Loury et ses filles, Pita et Eli. - @benjifre

« C’est très dur à concilier, conçoit-il. Il m’est arrivé beaucoup de choses, des moments où j’ai failli mourir. Je voulais leur passer un coup de téléphone satellite mais elles n’ont pas décroché. En grandissant, ça fait de plus en plus sens pour elles. Je leur raconte ce que je traverse, les animaux que je rencontre. Je sais les valeurs que je veux leur transmettre. C’est un choix, une autre manière de s’investir, mais quand je suis avec elles, je le suis à 100 %. »

« Un véritable enfer » vécu dans le Grand Canyon

Loury Lag a bien conscience de jouer avec le feu. Autodidacte de la survie, il lui est arrivé 1.000 choses, pas toutes racontables, depuis sa première expédition menée à 17 ans aux Etats-Unis, où il était parti pour fuir un foyer familial dans lequel il ne trouvait pas sa place. On en relatera une, quand même, cette fois où il s’est fait piquer par un scorpion dans le Grand Canyon. Il a bien failli y passer, mettant 36 heures à se sortir de là à cause d’une paralysie des membres. « Un véritable enfer », résume-t-il. Sur cette notion de peur, qui est tout de même la première chose qui vient à l’esprit quand on découvre ses aventures, il développe :

Je ne suis pas un exemple à suivre. J’ai eu beaucoup de chance dans ma vie, mais j’ai besoin de vivre des sensations fortes, parfois de manière brutale, pour apprendre. Je vois ça comme une sorte de « masterclass », et le seul moyen de la réussir est d’y aller. C’est comme ça que j’ai mené mes premières expéditions. J’ai peur de mourir mais je n’ai pas peur d’affronter la mort, la nuance est importante. J’ai un concept de temps bien défini, j’aime profiter de la vie tant que je peux. J’ai pris beaucoup de risques. Après, je suis quelqu’un de débrouillard. Et la survie devient plus simple dès qu’on s’y connaît un petit peu. »

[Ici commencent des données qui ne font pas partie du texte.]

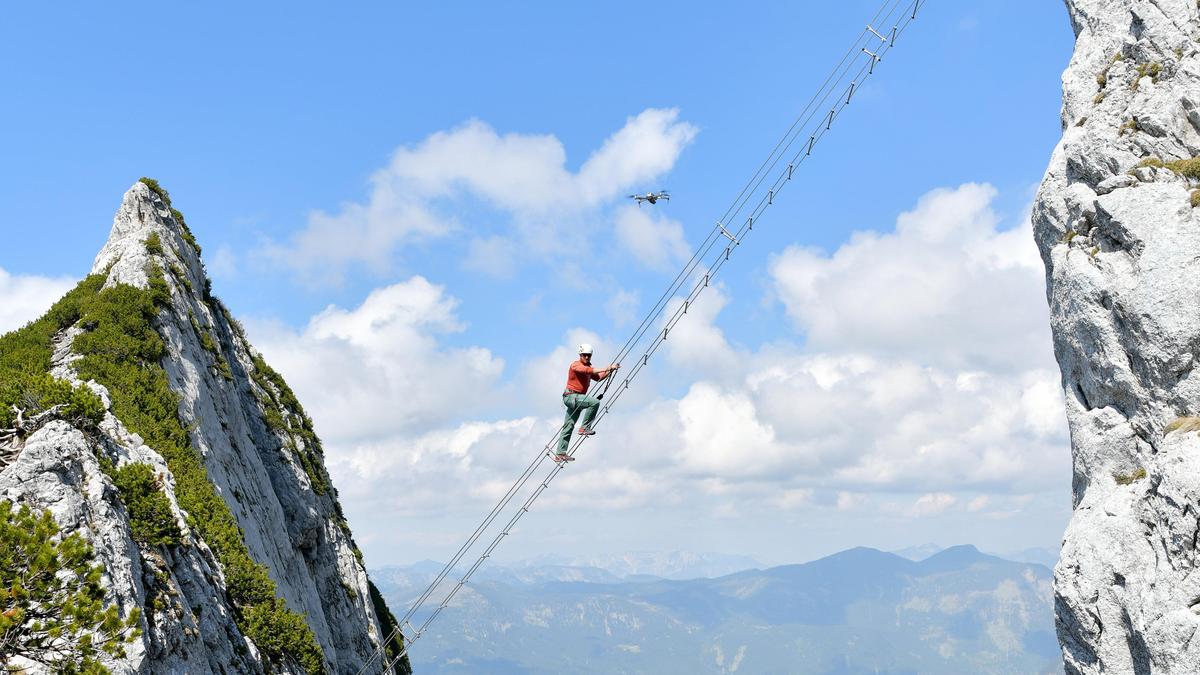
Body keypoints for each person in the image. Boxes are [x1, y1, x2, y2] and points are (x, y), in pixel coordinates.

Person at [554, 344, 619, 462]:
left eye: (589, 355)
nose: (587, 357)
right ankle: (584, 428)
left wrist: (611, 370)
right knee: (594, 402)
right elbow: (588, 370)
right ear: (580, 355)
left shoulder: (588, 367)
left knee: (568, 426)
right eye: (585, 355)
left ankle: (560, 453)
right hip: (571, 396)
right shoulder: (576, 365)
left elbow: (599, 377)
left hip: (578, 398)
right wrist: (607, 367)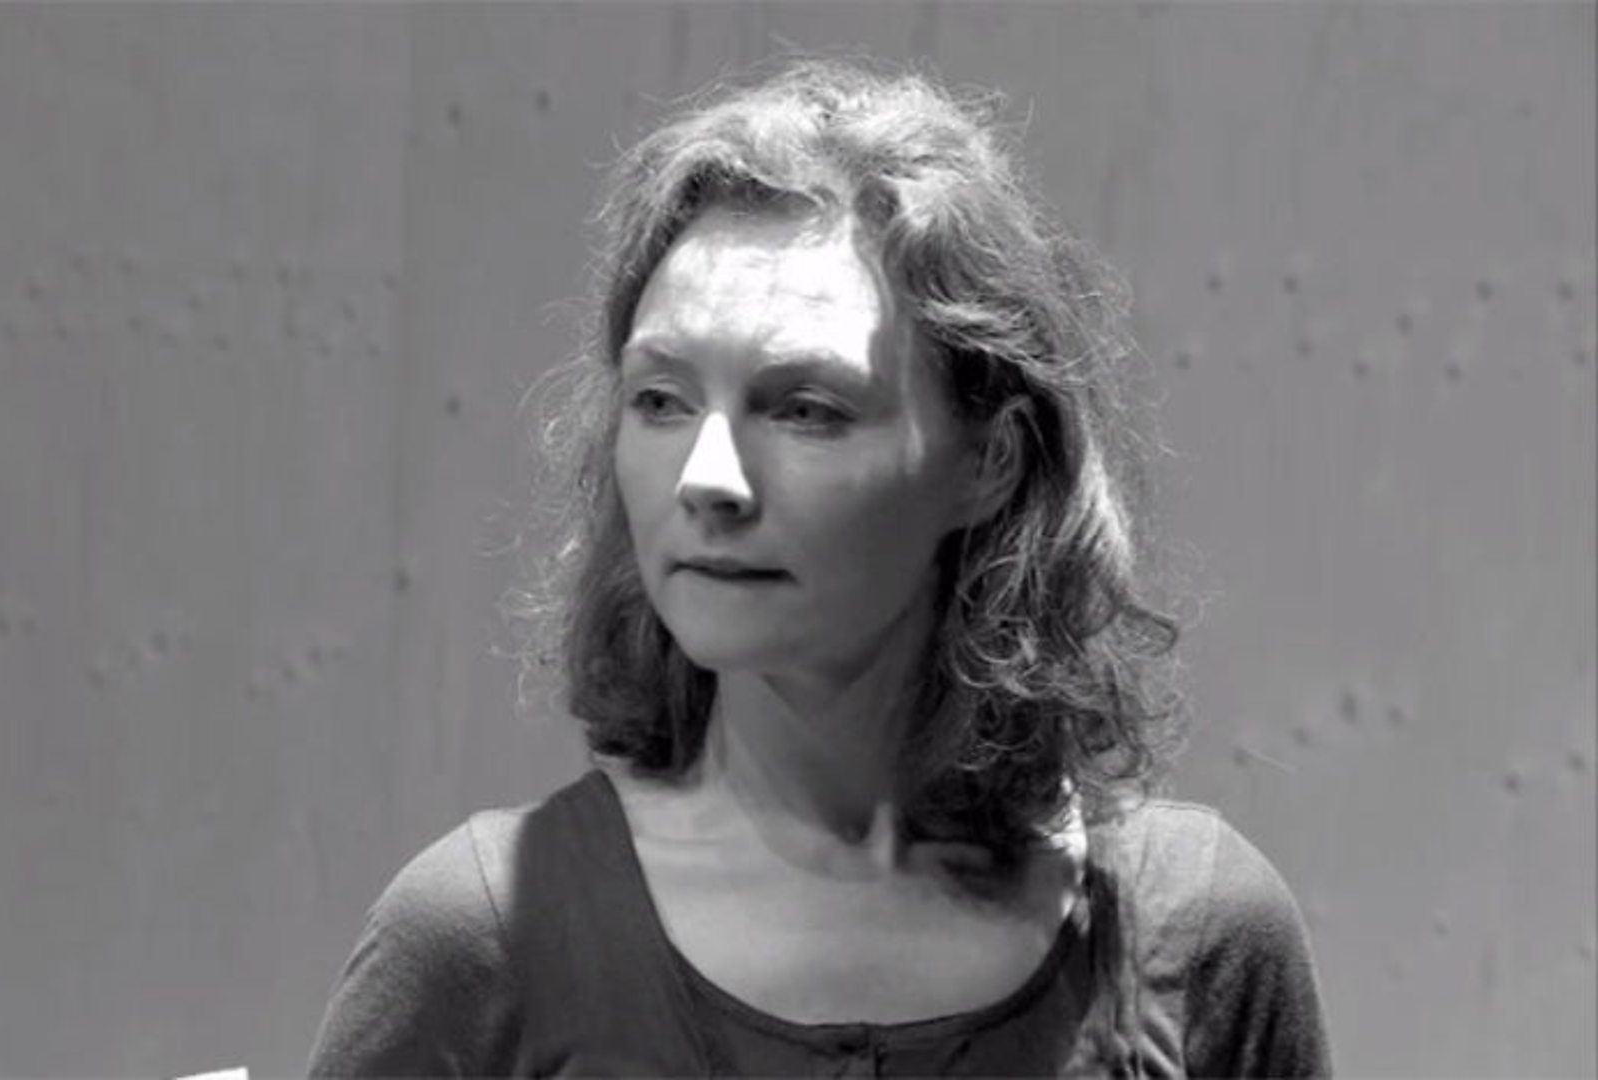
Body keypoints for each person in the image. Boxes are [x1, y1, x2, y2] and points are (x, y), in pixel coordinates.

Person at [308, 57, 1330, 1077]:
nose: (706, 480)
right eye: (660, 401)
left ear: (990, 460)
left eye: (804, 409)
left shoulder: (1197, 931)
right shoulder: (481, 936)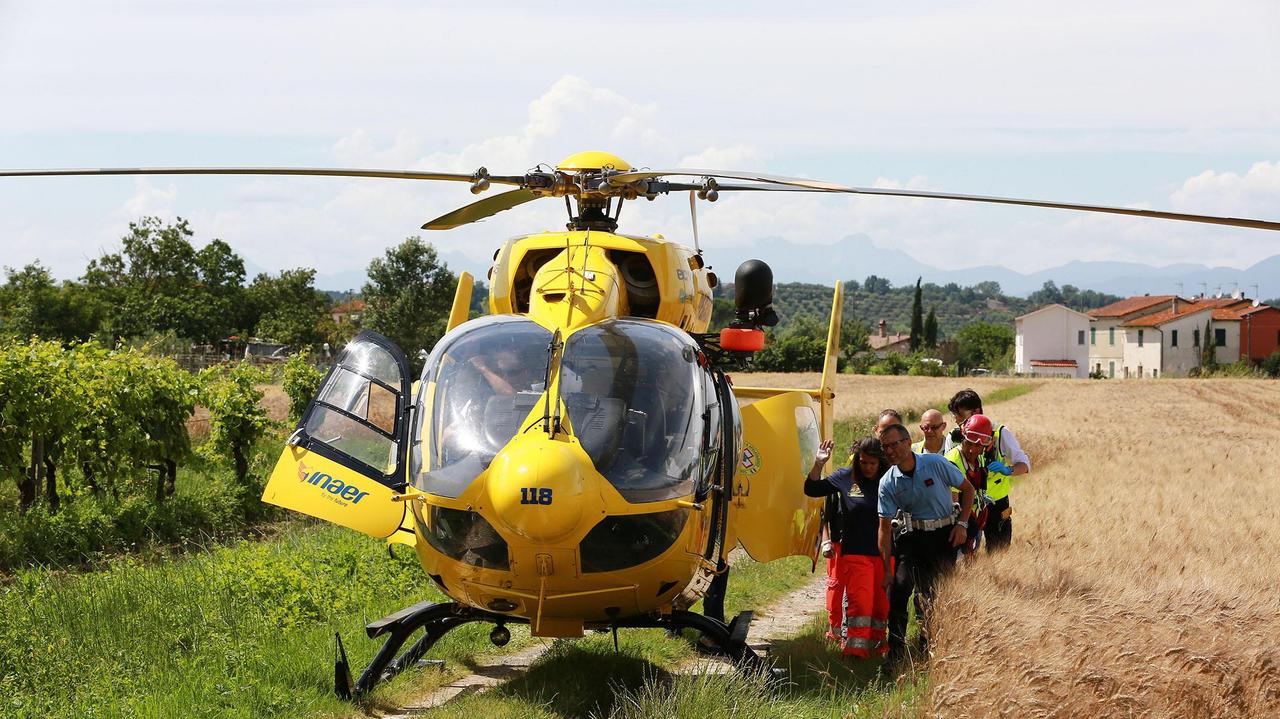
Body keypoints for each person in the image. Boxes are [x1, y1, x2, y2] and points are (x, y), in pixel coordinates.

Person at [876, 422, 974, 676]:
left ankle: (929, 648)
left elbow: (968, 489)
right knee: (899, 592)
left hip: (944, 538)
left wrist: (962, 524)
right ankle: (895, 654)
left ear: (908, 443)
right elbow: (884, 528)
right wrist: (887, 569)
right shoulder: (888, 482)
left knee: (933, 596)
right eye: (885, 447)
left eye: (895, 444)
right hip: (912, 538)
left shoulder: (935, 464)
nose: (890, 451)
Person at [804, 437, 891, 658]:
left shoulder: (890, 478)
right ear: (857, 461)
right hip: (856, 554)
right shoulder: (846, 477)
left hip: (885, 554)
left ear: (880, 462)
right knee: (860, 604)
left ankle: (879, 645)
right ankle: (854, 651)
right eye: (864, 462)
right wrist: (819, 464)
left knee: (881, 606)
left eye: (873, 463)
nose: (868, 467)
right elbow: (812, 488)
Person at [945, 389, 1031, 551]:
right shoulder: (954, 436)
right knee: (966, 556)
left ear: (976, 411)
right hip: (966, 506)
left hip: (997, 504)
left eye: (960, 415)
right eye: (954, 416)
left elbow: (1025, 464)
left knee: (999, 552)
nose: (956, 420)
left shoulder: (1000, 433)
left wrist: (1008, 470)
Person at [943, 414, 997, 556]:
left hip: (974, 523)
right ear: (962, 438)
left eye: (978, 445)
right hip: (958, 527)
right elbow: (953, 502)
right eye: (969, 443)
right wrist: (961, 525)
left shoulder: (980, 458)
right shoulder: (952, 461)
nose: (972, 449)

Si l’expérience vous tente, sachez que le « Mike Horn du Pays basque » organise aussi des stages de survie ou de découverte des milieux polaires et tropicaux pour le grand public. Juste après le Marathon des Sables, par exemple, il part en Guyane pour guider 10 personnes dans la forêt amazonienne. Sensations fortes garanties, mais dans un cadre bien balisé, rassurez-vous. Petit préalable, tout de même : « Mieux vaut ne pas avoir peur des fourmis », dit-il en se marrant. On a bien compris l’idée.